When the cap was installed, the feeling also seemed to be that the player that spends his whole career with one team would be rare, and the salaries would be held in check despite the GMs of the League.
But there have been quite a few players signing extremely long deals. Vinny Lecavalier is apparently about to sign a nine-year deal for an average of $8.5 million a year. Alex Ovechkin signed a thirteen-year deal. Rick DiPietro is currently in the throes of his fifteen-year deal.
All of these contracts seem like crazy amounts of money, too. But in the 6th year of Ovie’s contract, for example, it’s going to seem like a HUGE bargain. Unless he has a career-ending injury, of course. Or turns into a whiner and starts to slack because the team never wins.

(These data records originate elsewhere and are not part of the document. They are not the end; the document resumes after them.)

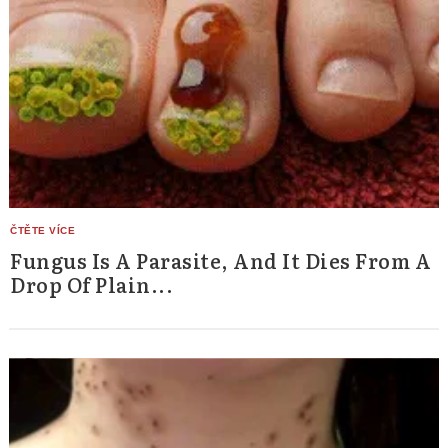
Fungus Is A Parasite, And It Dies From A
Drop Of Plain...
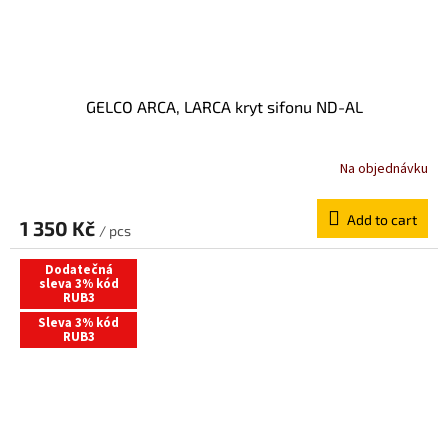
GELCO ARCA, LARCA kryt sifonu ND-AL
Na objednávku
Add to cart
1 350 Kč
/ pcs
Dodatečná
sleva 3% kód
RUB3
Sleva 3% kód
RUB3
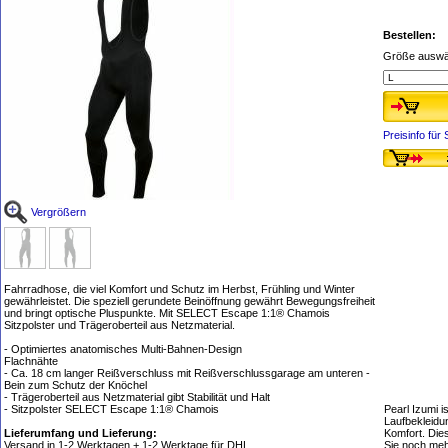
Bestellen:
Größe auswä
Preisinfo fü
Vergrößern
Fahrradhose, die viel Komfort und Schutz im Herbst, Frühling und Winter
gewährleistet. Die speziell gerundete Beinöffnung gewährt Bewegungsfreiheit
und bringt optische Pluspunkte. Mit SELECT Escape 1:1® Chamois
Sitzpolster und Trägeroberteil aus Netzmaterial.
- Optimiertes anatomisches Multi-Bahnen-Design
Flachnähte
- Ca. 18 cm langer Reißverschluss mit Reißverschlussgarage am unteren -
Bein zum Schutz der Knöchel
- Trägeroberteil aus Netzmaterial gibt Stabilität und Halt
- Sitzpolster SELECT Escape 1:1® Chamois
Pearl Izumi i
Laufbekleidu
Lieferumfang und Lieferung:
Komfort. Dies
Versand in 1-2 Werktagen + 1-2 Werktage für DHL.
Sie noch me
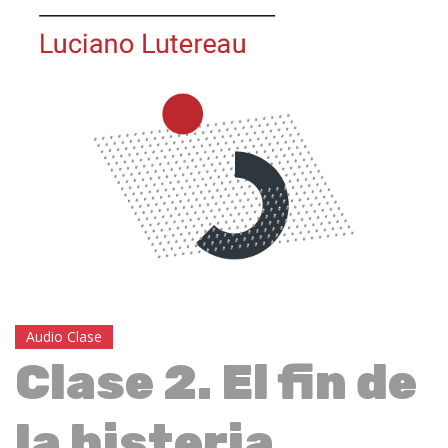
Audio Clase
Clase 2. El fin de
la histeria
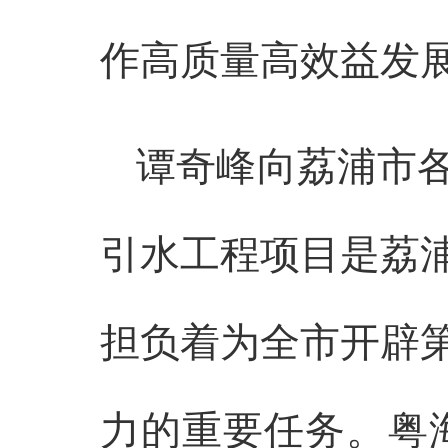
作高质量高效益发
谭奇峰向荔浦市
引水工程项目是荔
担负着为全市开辟
力的重要任务。粤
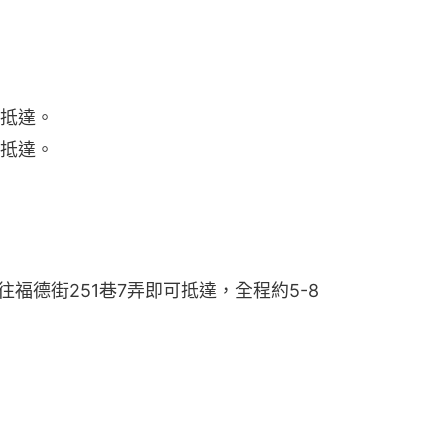
可抵達。
可抵達。
往福德街251巷7弄即可抵達，全程約5-8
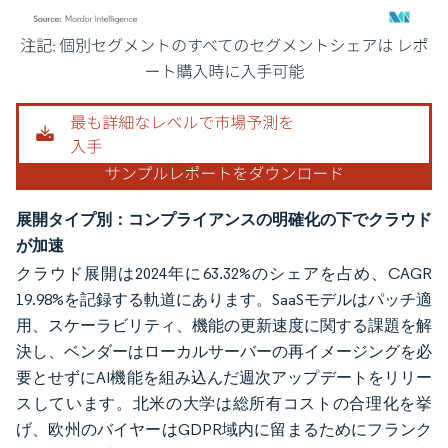
画像 © Mordor Intelligence。再利用にはCC BY 4.0の表示が必要です。
展開タイプ別：コンプライアンスの明確化の下でクラウド
が加速
クラウド展開は2024年に63.32%のシェアを占め、CAGR
19.98%を記録する軌道にあります。SaaSモデルはパッチ適
用、スケーラビリティ、機能の更新速度に関する課題を解
決し、ベンダーはローカルサーバーの再イメージングを必
要とせずにAI機能を組み込んだ週次アップデートをリリー
スしています。北米の大学は総所有コストの合理化を挙
げ、欧州のバイヤーはGDPR域内に留まるためにフランク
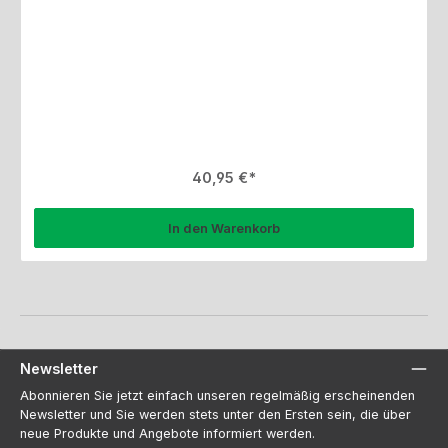
Regulärer Preis:
40,95 €
In den Warenkorb
Newsletter
Abonnieren Sie jetzt einfach unseren regelmäßig erscheinenden
Newsletter und Sie werden stets unter den Ersten sein, die über
neue Produkte und Angebote informiert werden.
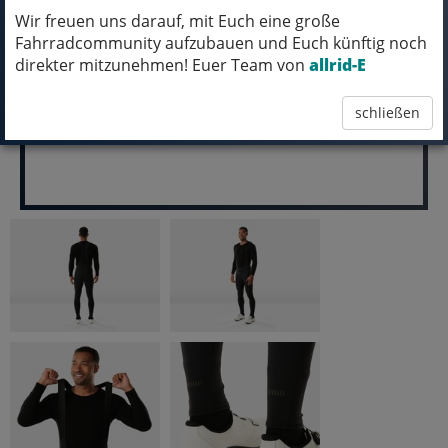
Wir freuen uns darauf, mit Euch eine große
pro Stück (inkl. MwSt.)
Fahrradcommunity aufzubauen und Euch künftig noch
99,99 EUR
direkter mitzunehmen! Euer Team von
allrid-E
schließen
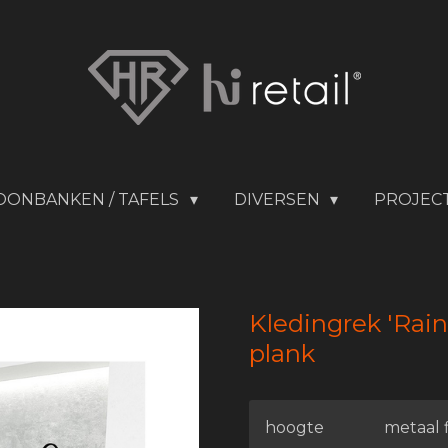
OONBANKEN / TAFELS
DIVERSEN
PROJEC
Kledingrek 'Ra
plank
hoogte
metaal f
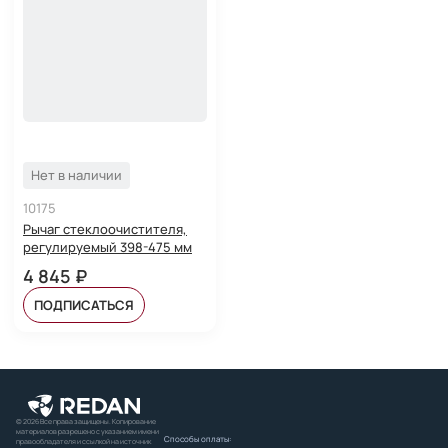
Нет в наличии
10175
Рычаг стеклоочистителя,
регулируемый 398-475 мм
4 845 ₽
ПОДПИСАТЬСЯ
© 2026 Все права защищены. Копирование
материалов разрешено с указанием имени
Способы оплаты:
правообладателя и ссылкой на источник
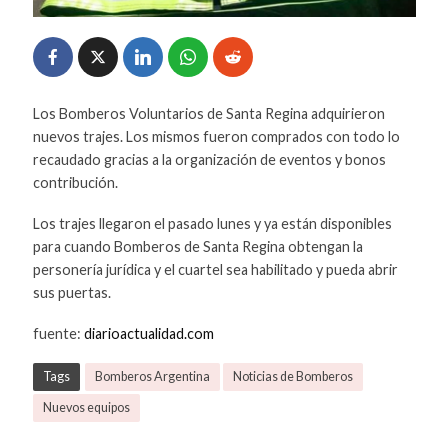
Los Bomberos Voluntarios de Santa Regina adquirieron
nuevos trajes. Los mismos fueron comprados con todo lo
recaudado gracias a la organización de eventos y bonos
contribución.
Los trajes llegaron el pasado lunes y ya están disponibles
para cuando Bomberos de Santa Regina obtengan la
personería jurídica y el cuartel sea habilitado y pueda abrir
sus puertas.
fuente:
diarioactualidad.com
Tags
Bomberos Argentina
Noticias de Bomberos
Nuevos equipos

I don’t have a problem in general with the giant, long contract. It can really go either way. It’s just a much bigger swing than a short, manageable contract. When things work out it’s extra-gratifying. When things don’t work out, it’s extra extra bad.
While the cap keeps going up and the top salaries are basically back where they were before the lockout, what the cap really did was reduce the middle class. The total is set, so when these elite players get the $9 million deals, that leaves less for everybody else. The bottom ranks swell, and the middle ranks shrink. The million-or-less player is part of a much bigger group now. The $4- to $5-million player is rarer than it was.
Still, even the league minimum is a good salary. Personally, I was against the cap, and I still am in principle, but I don’t think the players are suffering as much as I thought they might. (And of course, I use the term “suffering” relative to pre-lockout salaries. Not, you know, actual suffering.)